The sad reality is that the Wachholz administration, with either the full support of or without the knowledge of the School Board, placed their own interests above those of their students and spent money accordingly. Rather appallingly, that same Board is trying to place all of the blame for the financial disaster on Wachholz, but six of the nine Board members were in office while the district was blowing through cash.

Two of those members, Patricia Kehrin and Sue Sujecki, were in office for the entire duration of the mismanagement (which allegedly began in 2007, but very possibly stretches back even longer than that). Yet now those very same people are demanding that taxpayers in West Allis and West Milwaukee pay for their gross negligence.     

And they're doing so by threatening taxpayers and obfuscating their role in the school district's fiscal meltdown.

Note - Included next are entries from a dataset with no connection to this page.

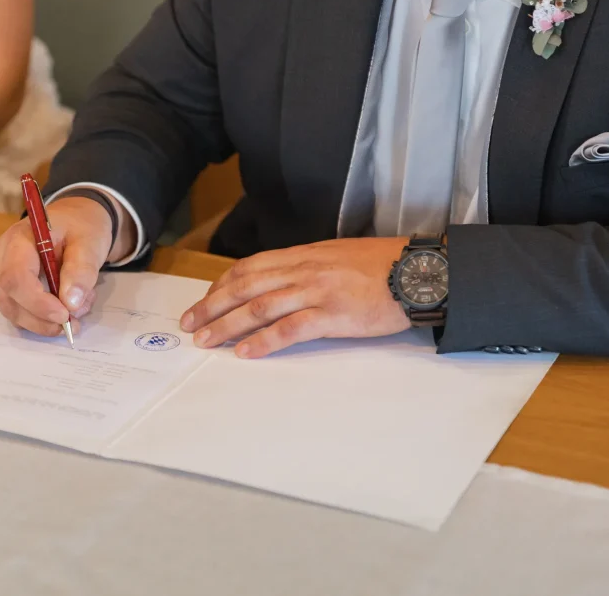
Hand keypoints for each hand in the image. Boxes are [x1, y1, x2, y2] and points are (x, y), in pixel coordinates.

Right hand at [0, 195, 131, 336]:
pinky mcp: (12, 289)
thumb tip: (70, 303)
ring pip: (14, 312)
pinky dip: (45, 320)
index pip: (15, 277)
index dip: (37, 302)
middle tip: (74, 324)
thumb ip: (81, 270)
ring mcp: (4, 275)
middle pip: (10, 300)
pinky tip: (67, 307)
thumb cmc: (80, 227)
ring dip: (45, 323)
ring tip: (76, 310)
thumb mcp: (89, 242)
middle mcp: (4, 259)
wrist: (76, 221)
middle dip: (42, 319)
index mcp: (18, 240)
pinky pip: (22, 313)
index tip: (64, 315)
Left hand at [180, 237, 410, 357]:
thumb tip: (284, 282)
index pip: (251, 267)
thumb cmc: (382, 266)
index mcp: (303, 255)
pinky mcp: (333, 315)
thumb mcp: (337, 256)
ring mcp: (317, 291)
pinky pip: (290, 329)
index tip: (205, 299)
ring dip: (227, 324)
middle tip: (189, 323)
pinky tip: (245, 352)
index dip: (222, 284)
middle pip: (246, 286)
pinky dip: (264, 341)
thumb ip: (309, 268)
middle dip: (212, 305)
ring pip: (260, 306)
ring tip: (205, 340)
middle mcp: (303, 270)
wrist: (419, 271)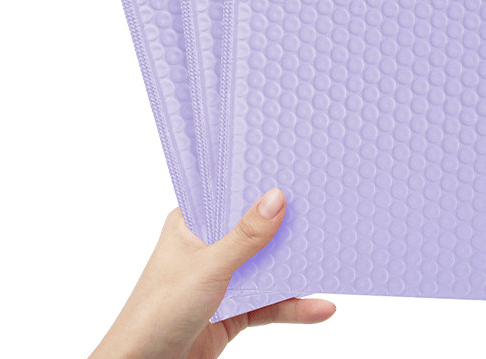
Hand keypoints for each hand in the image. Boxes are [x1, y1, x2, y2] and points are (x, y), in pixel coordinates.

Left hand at [89, 189, 334, 358]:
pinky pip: (270, 303)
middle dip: (288, 225)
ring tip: (330, 257)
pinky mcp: (233, 311)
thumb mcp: (208, 269)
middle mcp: (208, 247)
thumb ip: (245, 237)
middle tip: (323, 208)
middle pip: (256, 229)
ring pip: (267, 266)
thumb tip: (277, 198)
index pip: (231, 194)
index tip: (294, 170)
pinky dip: (294, 306)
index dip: (260, 183)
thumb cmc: (156, 315)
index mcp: (191, 224)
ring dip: (296, 268)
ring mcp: (222, 279)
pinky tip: (320, 307)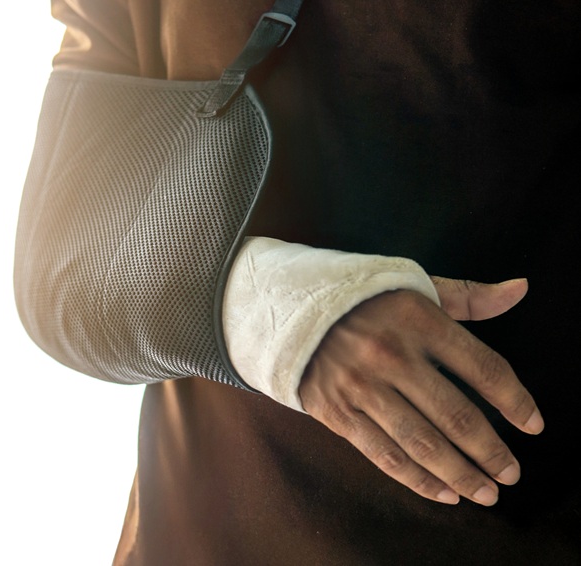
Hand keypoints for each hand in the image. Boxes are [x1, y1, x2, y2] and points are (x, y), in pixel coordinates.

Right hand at [297, 277, 542, 505]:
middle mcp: (390, 354)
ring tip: (487, 493)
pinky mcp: (335, 411)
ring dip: (461, 475)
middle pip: (457, 415)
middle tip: (511, 473)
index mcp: (417, 319)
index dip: (515, 401)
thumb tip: (521, 288)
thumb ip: (469, 296)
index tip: (534, 425)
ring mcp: (360, 386)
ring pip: (423, 443)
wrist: (291, 311)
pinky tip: (444, 493)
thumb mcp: (415, 288)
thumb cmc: (364, 302)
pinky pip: (384, 454)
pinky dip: (418, 480)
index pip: (482, 367)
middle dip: (492, 452)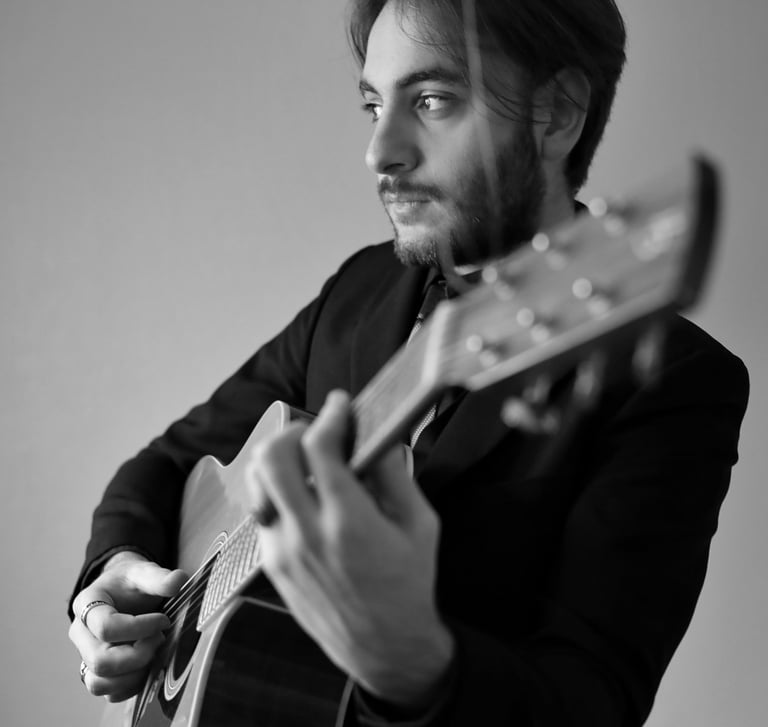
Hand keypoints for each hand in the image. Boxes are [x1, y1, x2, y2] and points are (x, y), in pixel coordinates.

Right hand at [69, 551, 186, 701]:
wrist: (122, 591)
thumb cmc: (130, 583)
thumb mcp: (143, 571)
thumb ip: (159, 577)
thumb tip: (178, 581)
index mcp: (86, 604)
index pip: (106, 627)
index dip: (140, 628)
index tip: (163, 620)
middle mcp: (80, 633)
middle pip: (99, 660)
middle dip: (137, 655)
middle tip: (160, 639)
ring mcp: (86, 655)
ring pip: (99, 682)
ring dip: (134, 674)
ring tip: (154, 653)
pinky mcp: (98, 672)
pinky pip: (109, 693)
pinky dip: (132, 686)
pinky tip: (150, 666)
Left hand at [247, 390, 454, 710]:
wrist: (385, 646)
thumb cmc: (409, 585)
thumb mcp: (420, 525)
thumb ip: (396, 475)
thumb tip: (379, 437)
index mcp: (350, 522)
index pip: (321, 448)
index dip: (331, 415)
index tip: (341, 405)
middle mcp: (308, 534)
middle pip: (272, 458)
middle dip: (294, 430)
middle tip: (318, 431)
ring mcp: (283, 550)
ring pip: (257, 483)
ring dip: (279, 460)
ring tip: (305, 460)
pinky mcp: (272, 563)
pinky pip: (262, 511)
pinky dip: (279, 491)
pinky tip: (304, 495)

Consider this "fact sheet" on the upcoming referendum that the district has disseminated:

Notice the language that the district uses for the reasons it needs a referendum. It blames the purchase of Lane Intermediate School first (although that was only $1.9 million of at least $20 million in overspending), while glossing over their own utter incompetence as "inconsistent budget oversight."  

Sorry, "inconsistent budget oversight" is one or two instances of erroneous over-payment, not nearly a decade's worth of it. 

The district is quite simply refusing to own up to its own extreme negligence and accurately inform the public as to the real reason it now needs a referendum.  Lane Intermediate School and a few capital improvement projects didn't bankrupt West Allis-West Milwaukee; ten-plus years of reckless overspending did.

Still, the same School Board members who oversaw all or at least part of that recklessness now have the absolute gall to flat-out threaten taxpayers if they don't support the bailout referendum.

Look at this fact sheet on what the district will do if it doesn't get its money: 

That's right: If taxpayers don't pony up the cash to cover for the district's mistakes, it will punish them by taking away their children's music lessons and sports teams.

"That's a nice basketball team your kid's got there," the district is essentially saying. "It'd be a shame if somebody had to get rid of it."

That isn't a budgetary proposal; that's attempted coercion.  

"Oh, you like Sally's clarinet lessons? Well you'd better do what we want or we'll get rid of them. You like Mrs. Jenkins, the school librarian? Well give us our money or she gets it!"

This sort of strong-arm bullying would be bad enough in normal circumstances, but after a decade in which West Allis-West Milwaukee administrators blew through $20 million while its school board was oblivious to, deliberately ignored or, worse yet, was complicit in quite possibly the worst fiscal mismanagement in Wisconsin educational history.

That the district would now demand--not ask for, but demand--$2.5 million per year from taxpayers who played no role in blowing $20 million in ten years would be laughable if it weren't so insulting to the community that this school district is supposed to serve.